Jacqui’s involvement in Jewish National Fund-USA has grown in recent years and she invited her brother to her home to watch a virtual tour of Israel during the pandemic. “Until then,” Al continues, “I had always thought of Israel as desert, camels – you know, the old city was (all there was to) Jerusalem to me, I had no idea that Jerusalem was this large city – a semi-modern city.” After seeing the tour, he was compelled to become more personally involved with the work of Jewish National Fund-USA, donating first to a bomb shelter beautification project. He was pleased to see his donation resulted in a cheerful mural of a surfer and sea life on the wall of the shelter, bringing joy to children who could be traumatized by having to enter the shelter regularly for their safety.

The Schneider siblings were determined to visit Israel in person. Jacqui, having a keen interest in genealogy, has found cousins all over the world – including a second cousin local to San Diego with whom the Schneiders have become very close and who ultimately joined them on this trip. After initial attempts to travel were waylaid by COVID-19, their party connected with a local guide named Avi Gal – a former Lieutenant Colonel in the Israel Defense Forces (IDF) and a 35-year tour guide – and began a 12-day adventure that took them all over the country. Gal was “indispensable,” praises Al, crediting Gal’s skill and encyclopedic knowledge of Israel with much of the success of the trip. Once they arrived, Israel exceeded Al’s expectations. “I was blown away by the modernness of cities, buildings – green in places that shouldn’t be green,” he expressed.
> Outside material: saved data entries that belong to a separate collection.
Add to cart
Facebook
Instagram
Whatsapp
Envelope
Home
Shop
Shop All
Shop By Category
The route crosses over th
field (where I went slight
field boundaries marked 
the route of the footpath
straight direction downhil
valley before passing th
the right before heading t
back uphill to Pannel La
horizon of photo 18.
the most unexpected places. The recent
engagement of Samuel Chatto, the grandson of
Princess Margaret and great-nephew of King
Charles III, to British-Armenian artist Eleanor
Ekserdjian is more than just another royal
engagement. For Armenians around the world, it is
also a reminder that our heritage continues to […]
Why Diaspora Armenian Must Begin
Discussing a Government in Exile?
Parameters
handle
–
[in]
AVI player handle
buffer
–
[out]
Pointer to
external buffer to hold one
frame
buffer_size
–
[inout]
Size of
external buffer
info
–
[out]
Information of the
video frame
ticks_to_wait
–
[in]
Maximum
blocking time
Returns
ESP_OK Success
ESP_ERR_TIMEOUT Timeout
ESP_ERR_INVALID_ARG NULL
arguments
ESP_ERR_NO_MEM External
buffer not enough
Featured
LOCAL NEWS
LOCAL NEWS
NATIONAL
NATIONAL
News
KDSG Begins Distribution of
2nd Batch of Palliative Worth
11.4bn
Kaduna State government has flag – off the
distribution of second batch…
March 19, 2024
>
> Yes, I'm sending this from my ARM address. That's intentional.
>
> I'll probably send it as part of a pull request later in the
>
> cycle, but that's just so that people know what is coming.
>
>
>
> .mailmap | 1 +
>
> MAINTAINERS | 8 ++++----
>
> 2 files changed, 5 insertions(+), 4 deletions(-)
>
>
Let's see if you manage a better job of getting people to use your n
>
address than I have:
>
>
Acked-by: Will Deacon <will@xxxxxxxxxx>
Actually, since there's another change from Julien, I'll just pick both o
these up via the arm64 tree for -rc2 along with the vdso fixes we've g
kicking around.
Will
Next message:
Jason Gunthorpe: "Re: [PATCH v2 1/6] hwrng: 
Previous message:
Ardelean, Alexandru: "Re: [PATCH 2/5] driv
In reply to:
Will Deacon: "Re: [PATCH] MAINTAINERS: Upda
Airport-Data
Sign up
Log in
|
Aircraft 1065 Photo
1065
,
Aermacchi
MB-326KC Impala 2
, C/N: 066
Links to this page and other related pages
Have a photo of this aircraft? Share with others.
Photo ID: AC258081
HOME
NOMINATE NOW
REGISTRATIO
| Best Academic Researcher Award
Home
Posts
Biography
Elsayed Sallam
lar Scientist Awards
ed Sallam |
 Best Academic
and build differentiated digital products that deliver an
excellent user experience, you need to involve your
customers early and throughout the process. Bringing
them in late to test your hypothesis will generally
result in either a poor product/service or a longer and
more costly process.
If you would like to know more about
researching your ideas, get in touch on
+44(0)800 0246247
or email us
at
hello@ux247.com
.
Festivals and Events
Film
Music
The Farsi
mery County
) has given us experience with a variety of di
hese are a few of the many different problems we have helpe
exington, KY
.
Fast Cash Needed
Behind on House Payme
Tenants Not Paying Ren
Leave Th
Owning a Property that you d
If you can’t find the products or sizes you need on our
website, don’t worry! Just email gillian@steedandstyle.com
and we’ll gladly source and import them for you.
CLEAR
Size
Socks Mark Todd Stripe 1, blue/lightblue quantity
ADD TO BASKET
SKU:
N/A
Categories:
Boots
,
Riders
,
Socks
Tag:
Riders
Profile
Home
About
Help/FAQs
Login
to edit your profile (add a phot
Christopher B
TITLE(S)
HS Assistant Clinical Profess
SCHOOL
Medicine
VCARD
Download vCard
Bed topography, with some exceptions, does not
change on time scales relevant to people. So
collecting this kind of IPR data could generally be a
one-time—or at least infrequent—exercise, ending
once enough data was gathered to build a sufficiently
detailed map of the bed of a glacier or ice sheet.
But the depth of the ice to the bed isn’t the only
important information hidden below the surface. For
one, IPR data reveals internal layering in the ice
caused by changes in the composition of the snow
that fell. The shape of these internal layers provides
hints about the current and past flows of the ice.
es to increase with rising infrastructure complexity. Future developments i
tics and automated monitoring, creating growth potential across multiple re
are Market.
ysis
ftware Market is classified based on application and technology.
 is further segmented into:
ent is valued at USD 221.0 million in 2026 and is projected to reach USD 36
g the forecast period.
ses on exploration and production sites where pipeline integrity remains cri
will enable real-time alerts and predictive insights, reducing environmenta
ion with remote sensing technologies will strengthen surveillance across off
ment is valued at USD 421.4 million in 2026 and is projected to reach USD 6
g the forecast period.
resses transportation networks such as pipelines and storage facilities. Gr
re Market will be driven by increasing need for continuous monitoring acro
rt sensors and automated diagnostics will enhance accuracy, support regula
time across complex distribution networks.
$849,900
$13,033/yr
He found himself overwhelmed by the miles and miles of green – lush fig, date, banana, and olive trees dotting a country he once imagined to be bare. Jacqui’s genealogy skills paid off once more, as they connected with another cousin while in Israel, chemistry Professor Stephen Weiner at the Weizmann Institute of Science, who was able to give them a tour of the facility.

Since his trip to Israel, Al has deepened his personal connection with Special in Uniform, a Jewish National Fund-USA affiliate that “integrates young adults with disabilities into the IDF and, in turn, into Israeli society.” He has been so inspired by their work, and their determination that everyone belongs and everyone has a place, that he set up an annuity to help fund Special in Uniform for the remainder of his life. Although he has been an active donor to the organization for more than a year, it was seeing their work in person that made all the difference.

What Al finds most moving is the resiliency of Israel and her people, and how much world-class technology has been born in a little over 70 years, despite constant adversity and doubt from observers and other nations. “You’ve tried to kill us over the years,” he explained. “You’ve driven us out of our country. You wouldn’t let us in your countries. In every way possible you tried to hold us down and hold us back – and now we have a country of our own and we are going to make it the most technologically advanced society on Earth.” He saw people living in bomb shelters, but still they live their lives in defiance of circumstance. He found community with Arab people, sharing meals and co-existing together more than he expected.

“If you haven’t been (to Israel), or if it’s been years and years since you’ve been there, you’ll be blown away by what you see,” he insisted. “It’s not anything like even ten years ago. We saw things that didn’t exist two years ago.” Most of all, what Al is showing us is that the time to visit Israel is now, no matter your age. It’s never too late to come home.